The study illustrates how genetic information is transforming cancer care and could change the way breast cancer is currently treated: Guidelines now recommend erring on the side of caution and treating most early-stage breast cancer patients aggressively, using both hormonal therapy and chemotherapy together with surgery.
“The current treatment approach ensures that most women with high-risk cancers get treated, but it also means that most women with low-risk disease are overtreated and unnecessarily exposed to potentially toxic therapies,” says Dr. Sparano, also vice chair of medical oncology at the Montefiore Einstein Center for Cancer Care and associate director of clinical research at the Albert Einstein Cancer Center. “The compelling results of this study show that women with a low likelihood of cancer recurrence based on this test can effectively be treated without chemotherapy.”
The trial recruited the 10,253 eligible early-stage breast cancer patients at 900 sites worldwide. The women were representative of more than 100,000 of the 231,000 women diagnosed with breast cancer each year in the United States. They had invasive breast cancer, meaning cancer cells from inside milk ducts had penetrated nearby tissue but were still contained within the breast.
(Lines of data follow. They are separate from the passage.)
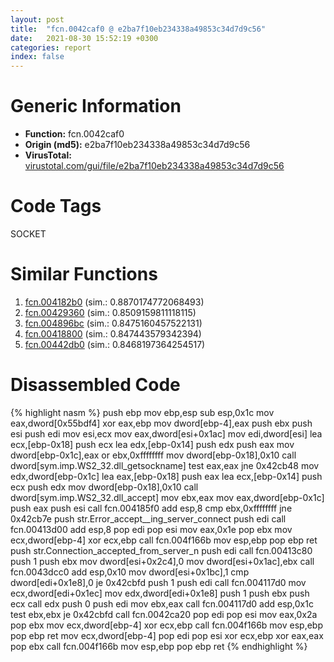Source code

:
 ```yaml
---
layout: post
title:  "fcn.0042caf0 @ e2ba7f10eb234338a49853c34d7d9c56"
date:   2021-08-30 15:52:19 +0300
categories: report
index: false
---
```


# Generic Information
- **Function:** fcn.0042caf0
- **Origin (md5):** e2ba7f10eb234338a49853c34d7d9c56
- **VirusTotal:** [virustotal.com/gui/file/e2ba7f10eb234338a49853c34d7d9c56][virustotal_ref]

# Code Tags
<span class="tag" id="SOCKET">SOCKET</span>


# Similar Functions

1. [fcn.004182b0][similar_1_ref] (sim.: 0.8870174772068493)
2. [fcn.00429360][similar_2_ref] (sim.: 0.8509159811118115)
3. [fcn.004896bc][similar_3_ref] (sim.: 0.8475160457522131)
4. [fcn.00418800][similar_4_ref] (sim.: 0.847443579342394)
5. [fcn.00442db0][similar_5_ref] (sim.: 0.8468197364254517)


# Disassembled Code

{% highlight nasm %}
push ebp
mov ebp,esp
sub esp,0x1c
mov eax,dword[0x55bdf4]
xor eax,ebp
mov dword[ebp-4],eax
push ebx
push esi
push edi
mov esi,ecx
mov eax,dword[esi+0x1ac]
mov edi,dword[esi]
lea ecx,[ebp-0x18]
push ecx
lea edx,[ebp-0x14]
push edx
push eax
mov dword[ebp-0x1c],eax
or ebx,0xffffffff
mov dword[ebp-0x18],0x10
call dword[sym.imp.WS2_32.dll_getsockname]
test eax,eax
jne 0x42cb48
mov edx,dword[ebp-0x1c]
lea eax,[ebp-0x18]
push eax
lea ecx,[ebp-0x14]
push ecx
push edx
mov dword[ebp-0x18],0x10
call dword[sym.imp.WS2_32.dll_accept]
mov ebx,eax
mov eax,dword[ebp-0x1c]
push eax
push esi
call fcn.004185f0
add esp,8
cmp ebx,0xffffffff
jne 0x42cb7e
push str.Error_accept__ing_server_connect
push edi
call fcn.00413d00
add esp,8
pop edi
pop esi
mov eax,0x1e
pop ebx
mov ecx,dword[ebp-4]
xor ecx,ebp
call fcn.004f166b
mov esp,ebp
pop ebp
ret
push str.Connection_accepted_from_server_n
push edi
call fcn.00413c80
push 1
push ebx
mov dword[esi+0x2c4],0
mov dword[esi+0x1ac],ebx
call fcn.0043dcc0
add esp,0x10
mov dword[esi+0x1bc],1
cmp dword[edi+0x1e8],0
je 0x42cbfd
push 1
push edi
call fcn.004117d0
mov ecx,dword[edi+0x1ec]
mov edx,dword[edi+0x1e8]
push 1
push ebx
push ecx
call edx
push 0
push edi
mov ebx,eax
call fcn.004117d0
add esp,0x1c
test ebx,ebx
je 0x42cbfd
call fcn.0042ca20
pop edi
pop esi
mov eax,0x2a
pop ebx
mov ecx,dword[ebp-4]
xor ecx,ebp
call fcn.004f166b
mov esp,ebp
pop ebp
ret
mov ecx,dword[ebp-4]
pop edi
pop esi
xor ecx,ebp
xor eax,eax
pop ebx
call fcn.004f166b
mov esp,ebp
pop ebp
ret
{% endhighlight %}


[similar_1_ref]: /report/fcn.004182b0@e2ba7f10eb234338a49853c34d7d9c56
[similar_2_ref]: /report/fcn.00429360@e2ba7f10eb234338a49853c34d7d9c56
[similar_3_ref]: /report/fcn.004896bc@b3771987fba16f4fba07d1109ec72c76
[similar_4_ref]: /report/fcn.00418800@e2ba7f10eb234338a49853c34d7d9c56
[similar_5_ref]: /report/fcn.00442db0@3dfcfb1d918b690c00de324bcfcdc082
[virustotal_ref]: https://www.virustotal.com/gui/file/e2ba7f10eb234338a49853c34d7d9c56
At the start of the trial, tumor tissue from each participant was tested using the Oncotype DX assay. This test analyzes the expression levels of 21 breast tumor genes and comes up with a “recurrence score” ranging from 1 to 100, with a low score associated with a low risk for recurrent cancer.
The findings published in the NEJM article involved a subset of 1,626 patients whose recurrence scores were between 0 and 10. They all were treated with hormonal therapy alone without chemotherapy.
After five years of treatment with just hormonal therapy (i.e., no chemotherapy following initial surgery/radiation), fewer than 1 percent of the women had experienced a recurrence of cancer beyond the breast, and only 1.3 percent had a recurrence of the cancer anywhere.
Future findings from the ongoing TAILORx trial will pertain to the larger group of participants with midrange cancer recurrence scores (from 11 to 25) on the Oncotype DX test.